What is your current work title and what is your background/degree?
I’m working as an environmental engineer in the consulting company Orbicon. I have a wide arrange of work assignments, like business cases and climate adaptation plans, and my main projects are typically within the fields of climate adaptions, Sustainable Urban Drainage Systems (SUDS) and sewer constructions.
I graduated as an environmental engineer from The Technical University of Denmark (DTU) in 2014, with a Master degree specialized in Urban Water Management. My graduate project was an economic assessment of climate adaptions in Copenhagen, which combined economics, statistics and hydraulic modelling.
What is your motivation for working with water?
I’ve always been very interested in climate change, of which water is a huge part. Especially the challenge of creating climate adaptation solutions in dense urban areas. Assessing a technical issue in a context that affect a lot of people, is what got me into environmental engineering in the first place I guess.
Creating climate adaptations is not just a matter of technical solutions, as the context in which the solutions are to be applied, is much bigger than just hydraulic equations. In dense urban areas, climate adaptations and water handling is more of a fusion between politics, architecture, sociology and engineering, and the objective and process of finding such a solution, is what drives and thrives me.
What are your main interests within this field?
Climate change is one of my main interest fields, both in terms of engineering practice but the aspects of landscape architecture and political planning. Moreover, I find it intriguing to map the possible solutions to a technical issue, using an engineering approach, and discussing the pros and cons of such solutions with people both within my own field and people from other academic areas.
What was your motivation for becoming a member of YWPDK and how did you hear about the network?
A friend of mine introduced me to YWPDK, and I soon realized that this was an appropriate forum for me, where I would have the opportunity to network with people who share the same field of interest, academics and age as me. I attended the second yearly YWPDK conference, and I have been hooked ever since.
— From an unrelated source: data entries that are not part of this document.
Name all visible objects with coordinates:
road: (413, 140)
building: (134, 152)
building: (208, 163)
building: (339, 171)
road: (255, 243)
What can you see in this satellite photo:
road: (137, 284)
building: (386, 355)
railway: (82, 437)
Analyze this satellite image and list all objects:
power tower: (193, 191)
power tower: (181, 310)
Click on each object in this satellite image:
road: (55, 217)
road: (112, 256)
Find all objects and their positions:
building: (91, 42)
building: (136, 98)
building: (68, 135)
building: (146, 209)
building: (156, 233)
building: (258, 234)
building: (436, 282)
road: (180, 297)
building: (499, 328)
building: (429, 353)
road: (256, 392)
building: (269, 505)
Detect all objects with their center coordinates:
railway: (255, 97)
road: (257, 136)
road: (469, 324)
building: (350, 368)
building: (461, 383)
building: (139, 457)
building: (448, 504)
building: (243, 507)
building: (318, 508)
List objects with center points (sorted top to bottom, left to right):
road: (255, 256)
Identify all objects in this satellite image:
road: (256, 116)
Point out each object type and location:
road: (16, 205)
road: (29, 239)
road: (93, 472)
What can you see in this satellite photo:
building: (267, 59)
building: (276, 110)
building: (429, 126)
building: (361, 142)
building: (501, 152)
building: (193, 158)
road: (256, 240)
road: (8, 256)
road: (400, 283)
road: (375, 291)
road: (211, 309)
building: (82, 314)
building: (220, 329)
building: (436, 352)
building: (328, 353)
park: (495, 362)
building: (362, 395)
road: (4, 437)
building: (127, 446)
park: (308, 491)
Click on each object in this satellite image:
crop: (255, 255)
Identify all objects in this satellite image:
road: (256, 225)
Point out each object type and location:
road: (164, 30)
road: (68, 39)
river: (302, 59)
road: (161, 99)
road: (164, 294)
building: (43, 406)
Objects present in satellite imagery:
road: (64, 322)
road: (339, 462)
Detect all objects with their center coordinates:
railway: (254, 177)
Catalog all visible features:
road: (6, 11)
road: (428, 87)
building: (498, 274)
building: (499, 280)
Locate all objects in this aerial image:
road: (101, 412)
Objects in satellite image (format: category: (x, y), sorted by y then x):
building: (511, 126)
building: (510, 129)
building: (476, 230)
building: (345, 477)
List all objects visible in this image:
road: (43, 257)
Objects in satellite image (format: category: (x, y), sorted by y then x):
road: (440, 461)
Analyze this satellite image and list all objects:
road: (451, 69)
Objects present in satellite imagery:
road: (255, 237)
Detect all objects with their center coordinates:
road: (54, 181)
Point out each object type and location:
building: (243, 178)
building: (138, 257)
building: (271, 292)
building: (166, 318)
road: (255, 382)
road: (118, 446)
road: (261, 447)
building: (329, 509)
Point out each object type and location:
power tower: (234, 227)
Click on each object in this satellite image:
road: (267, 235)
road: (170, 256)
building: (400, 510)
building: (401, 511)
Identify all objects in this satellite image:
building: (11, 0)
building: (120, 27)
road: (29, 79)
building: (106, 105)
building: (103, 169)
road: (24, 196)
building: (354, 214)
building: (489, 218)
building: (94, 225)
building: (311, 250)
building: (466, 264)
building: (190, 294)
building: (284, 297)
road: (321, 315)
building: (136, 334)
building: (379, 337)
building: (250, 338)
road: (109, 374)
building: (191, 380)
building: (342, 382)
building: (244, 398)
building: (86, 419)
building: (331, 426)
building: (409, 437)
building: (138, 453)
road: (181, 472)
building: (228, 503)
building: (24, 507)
What are your thoughts on the challenges that we, as young water professionals, face in the coming years?
Networking is still one of the main focus area of the YWP community, and I think one of our greatest asset both also our greatest challenge, is the ability to communicate across distance and professional areas. Having such a great amount of potential right in front of us, is a huge opportunity to create something fantastic – we just got to figure out how to assess it and who to talk to. To me, that is what the YWPDK forum is all about.